He said shipping activity rebounded more quickly in countries such as China which got out of lockdowns earlier in 2020, causing a disproportionate number of containers to end up in those places. Insufficient quantity of containers in Europe and North America was the knock-on effect, as nations on those continents emerged from lockdown and rebooted economic activity late last year and early this year, he said in the report.
“The current misallocation of containers is something the government has been strongly looking at. It’s not an easily resolvable issue. There are up to six-month delays getting into the largest ports like Los Angeles, plus we’re seeing increasing demand and cost of containers to deal with the misallocation,” Mr Tehan said.
Australian Timber Importers Federation General Manager, John Halkett, said it was unsurprising an international shipping company would divert course from Australia to the US. He said shipping costs and port delays had risen dramatically, and it was more financially attractive for companies to deliver to the northern hemisphere.

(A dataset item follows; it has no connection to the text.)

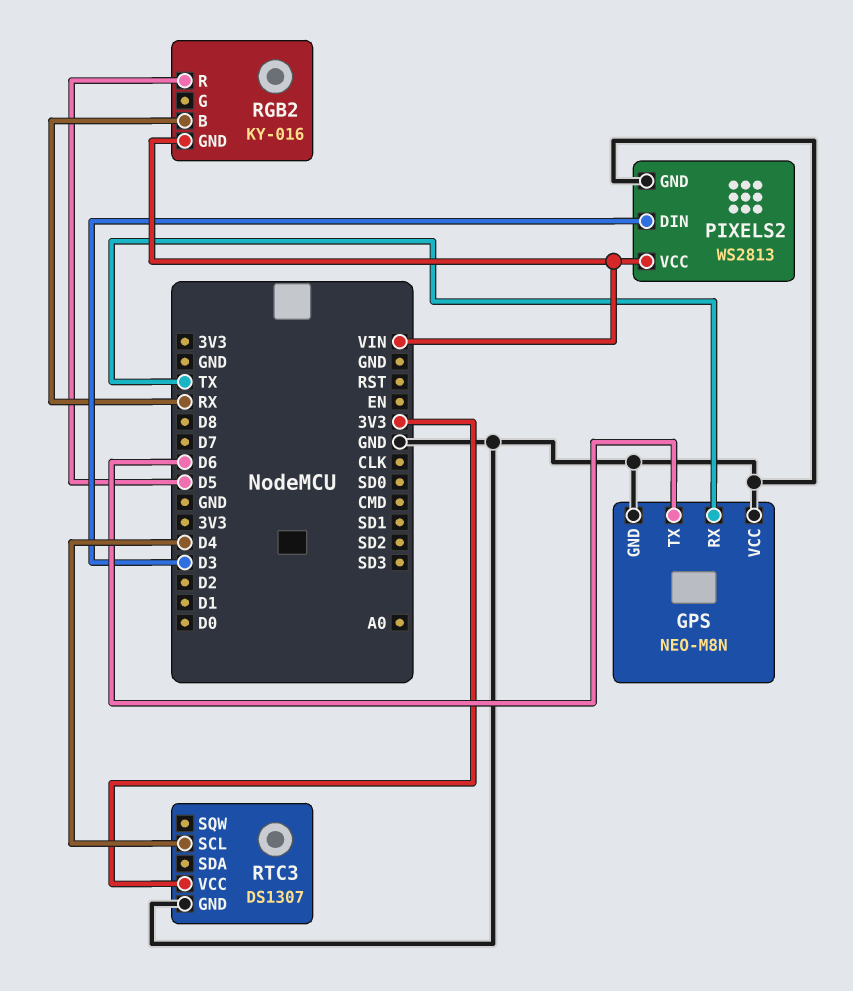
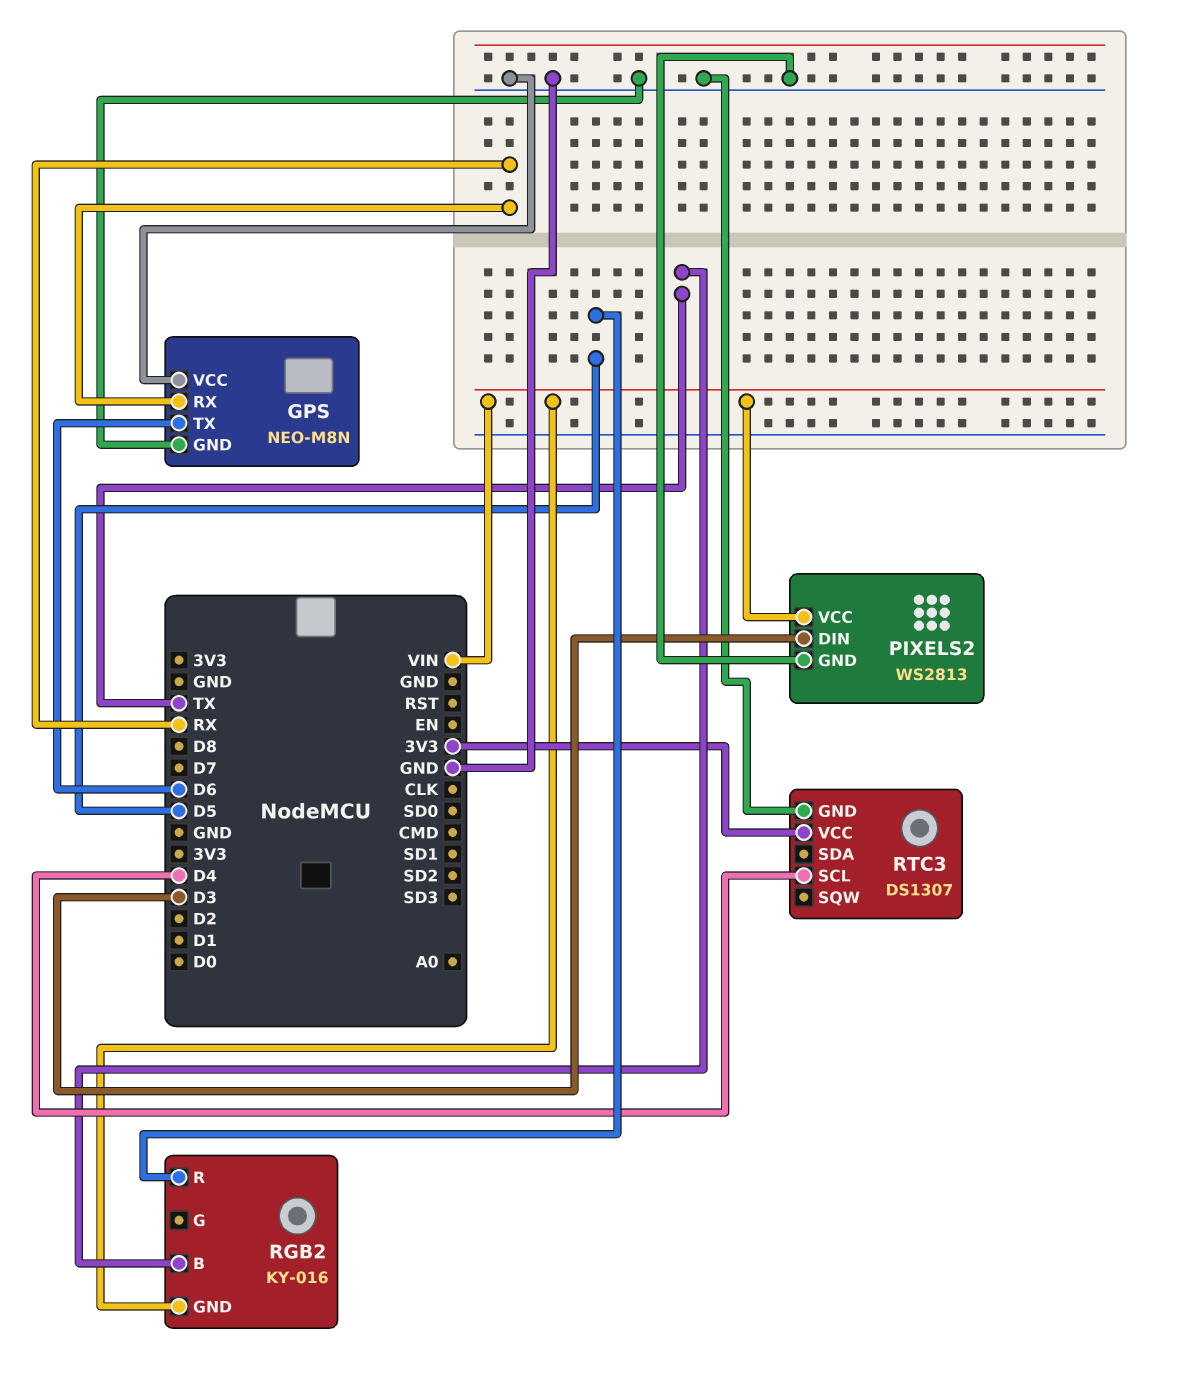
GPS pin RX: TX -> RX
RGB2 pin B: RX -> TX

“There is a perfect storm of demand for building products both in Australia and Europe and the US, and serious issues with supply caused by disruption to shipping and logistics,” he said in the report.
Bushfires, a temporary pause for South Australian mills due to its recent lockdown, delays due to the Suez Canal blockage, and a worldwide vessel shortage are also contributing to the issue.
Ms Casson fears building and construction insolvencies will rise further if supply issues continue and said some businesses were being quoted 18 per cent timber price increases for September orders.
According to the report, Victoria accounted for 40 per cent of all building and construction industry insolvencies in Australia and its share of all Victorian insolvencies is at a record high. In the first four months of 2021, there were 145 industry insolvencies in Victoria – up 34.3 per cent on the same time last year.